Source instance (3SAT):
Variables: x_1, x_2, x_3, x_4, x_5
Clauses:

  • C_1 = (x_1 ∨ x_2 ∨ ¬x_3)
  • C_2 = (¬x_1 ∨ x_3 ∨ x_4)
  • C_3 = (x_2 ∨ ¬x_4 ∨ x_5)
  • C_4 = (¬x_2 ∨ ¬x_3 ∨ ¬x_5)
  • C_5 = (x_1 ∨ x_4 ∨ x_5)

n = 5 variables, k = 5 clauses.

Satisfying assignment: x_1 = T, x_2 = T, x_3 = F, x_4 = T, x_5 = F.

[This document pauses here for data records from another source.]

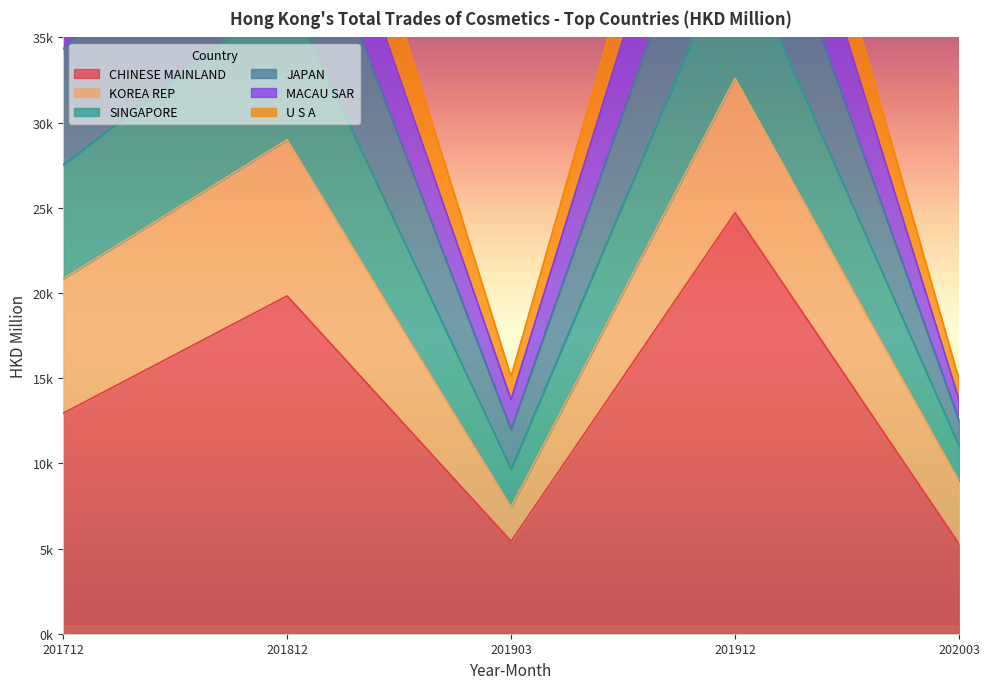

Which has a higher value, 201812 or 202003?

201812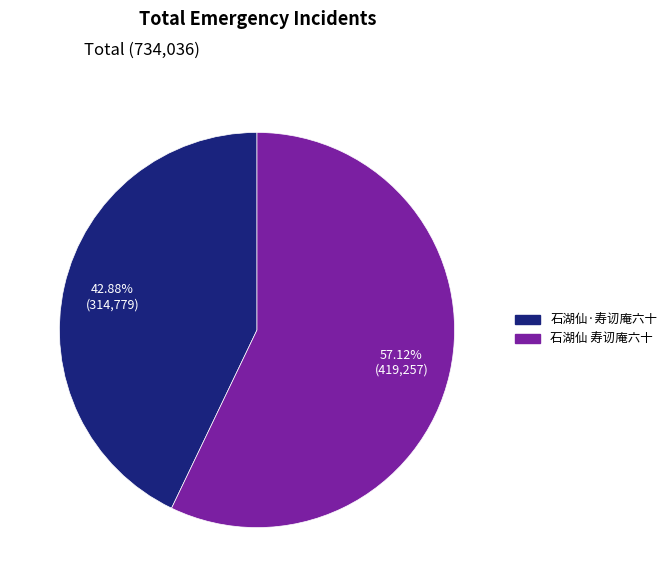

True or false: 石湖仙·寿讱庵六十 accounts for 54% of the total.

False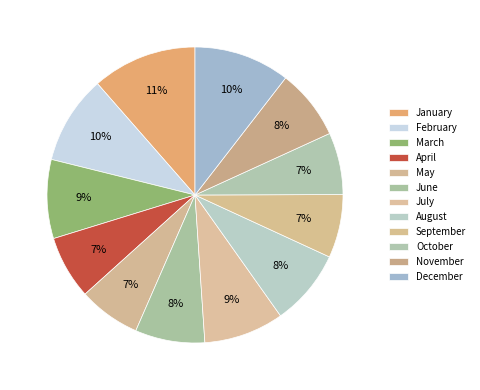

To the nearest percent, what is the combined percentage of September and June?

15%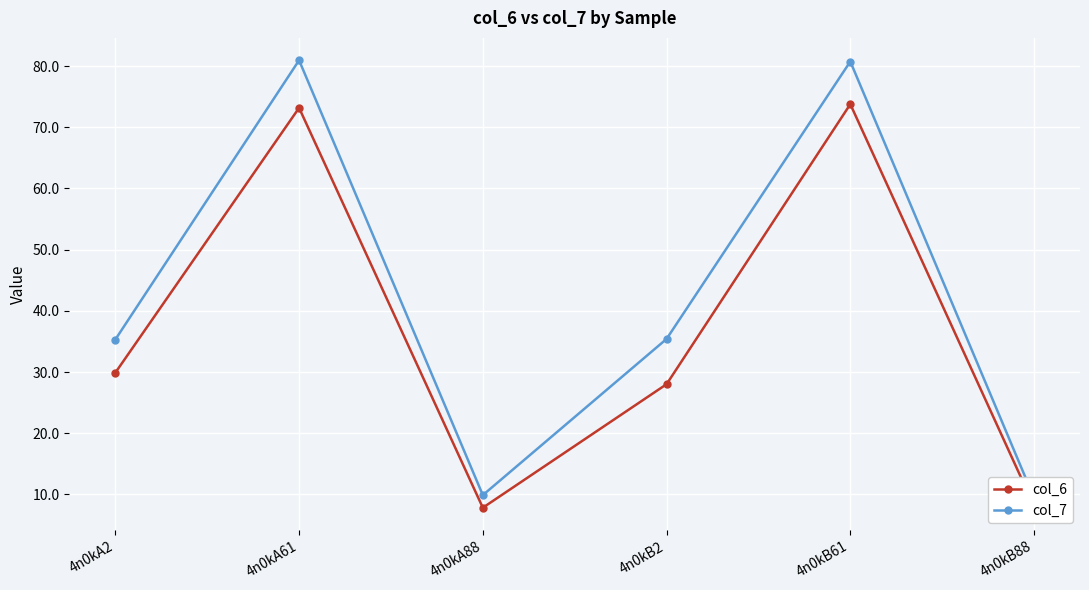

What is the label of the 5th point from the left?

4n0kB61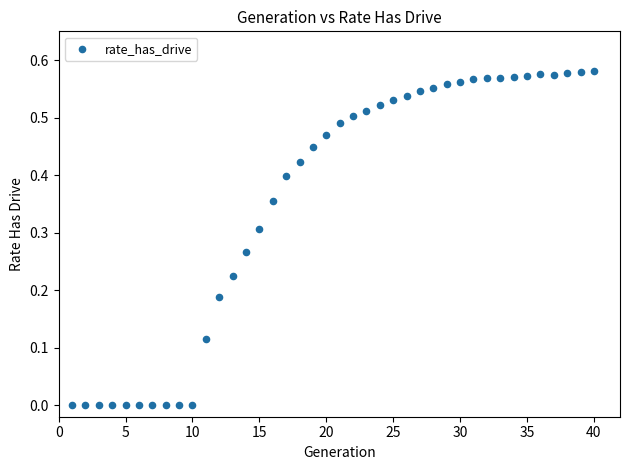

What is the range of X values (max minus min)?

39.0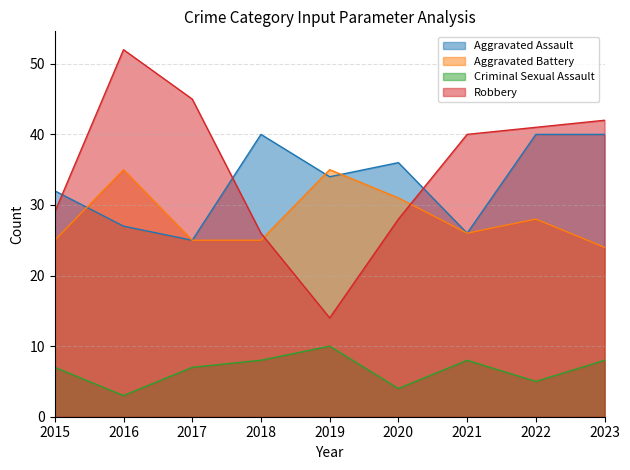

The value of Aggravated Battery at 2015 is 25. True or false?

True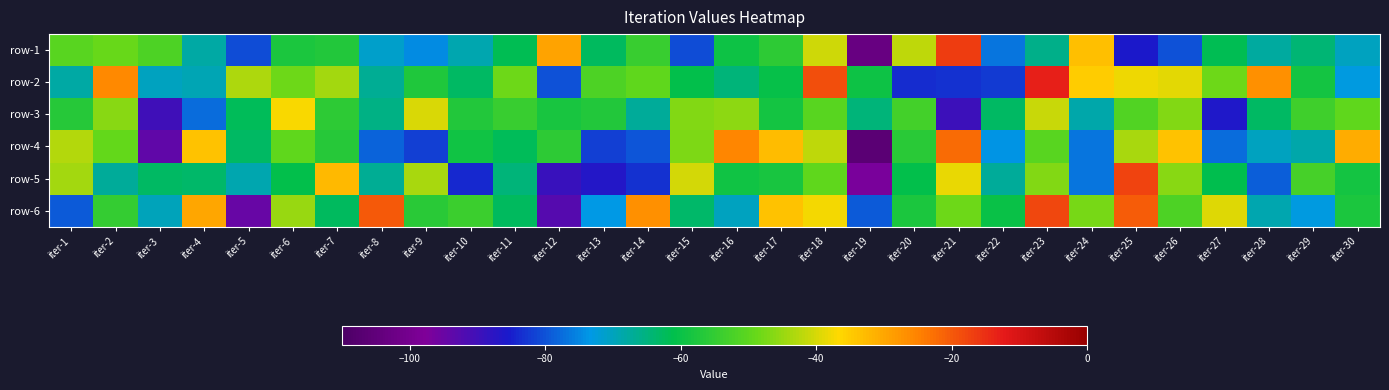

Between iter-22 and iter-24, which is larger?

iter-24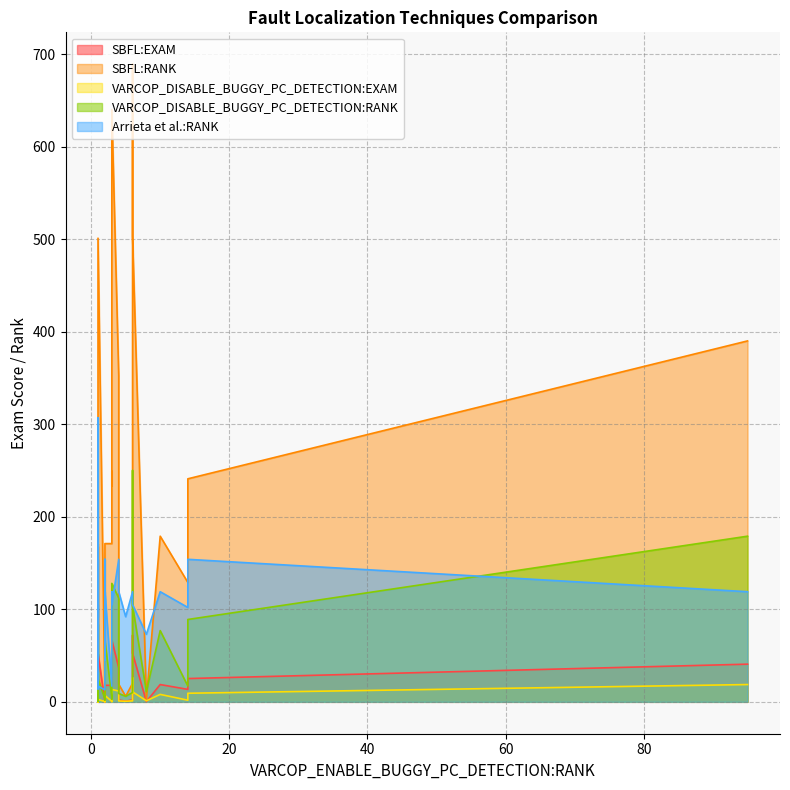

Which has a higher value, 6 or 2?

2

Constructed PRECEDENCE CONSTRAINED SCHEDULING instance (simplified):

  • 10 literal tasks: t_{x1}, t_{¬x1}, t_{x2}, t_{¬x2}, t_{x3}, t_{¬x3}, t_{x4}, t_{¬x4}, t_{x5}, t_{¬x5}
  • 5 clause chains, each of length D − 1
  • D = 6 (= k + 1), m = 10 (= n + k)
  • Each variable pair has precedence: t_{xi} < t_{¬xi} or vice versa (forming a 2-chain)
  • Each clause chain's first task depends on the 3 corresponding literal tasks

Schedule (time slot assignments):

Time slot Tasks scheduled (up to m = 10 processors)
1 t_{x1}, t_{x2}, t_{¬x3}, t_{x4}, t_{¬x5} (TRUE literals)
2 t_{¬x1}, t_{¬x2}, t_{x3}, t_{¬x4}, t_{x5}, clause chain heads c1_1, c2_1, c3_1, c4_1, c5_1
3–6 Remaining clause chain tasks

All clause chains can start at slot 2 because each clause has at least one TRUE literal in slot 1 ✓
Total tasks fit within m = 10 processors per slot ✓
All tasks complete by deadline D = 6 ✓

Solution extraction:
x_1 = T (t_{x1} in slot 1), x_2 = T (t_{x2} in slot 1), x_3 = F (t_{¬x3} in slot 1), x_4 = T (t_{x4} in slot 1), x_5 = F (t_{¬x5} in slot 1).
Verification: C_1 = T∨T∨T ✓, C_2 = F∨T∨T ✓, C_3 = T∨F∨F — need to check: x_2=T ✓, so C_3 satisfied ✓, C_4 = F∨T∨T ✓, C_5 = T∨T∨F ✓.

References

  • [Ullman, 1975]: [Ullman1975] Jeffrey D. Ullman (1975). "{NP}-complete scheduling problems". Journal of Computer and System Sciences 10, pp. 384–393.
  • [Lenstra and Rinnooy Kan, 1978a]: [Lenstra1978a] Jan K. Lenstra and A. H. G. Rinnooy Kan (1978). "Complexity of scheduling under precedence constraints". Operations Research 26, pp. 22–35.
  • [Coffman and Graham, 1972]: [Coffman1972] E. G. Coffman, Jr and R. L. Graham (1972). "Optimal scheduling for two-processor systems". Acta Informatica 1, pp. 200–213.
  • [Hu, 1961]: [Hu1961] Te C. Hu (1961). "Parallel sequencing and assembly line problems". Operations Research 9, pp. 841–848.
  • [Papadimitriou and Yannakakis, 1978b]: [Papadimitriou1978f] Christos H. Papadimitriou and M. Yannakakis (1978). "On the complexity of minimum spanning tree problems".
  • [Goyal, 1976]: [Goyal1976] D. K. Goyal (1976). "Scheduling processor bound systems". Computer Science Department, Washington State University.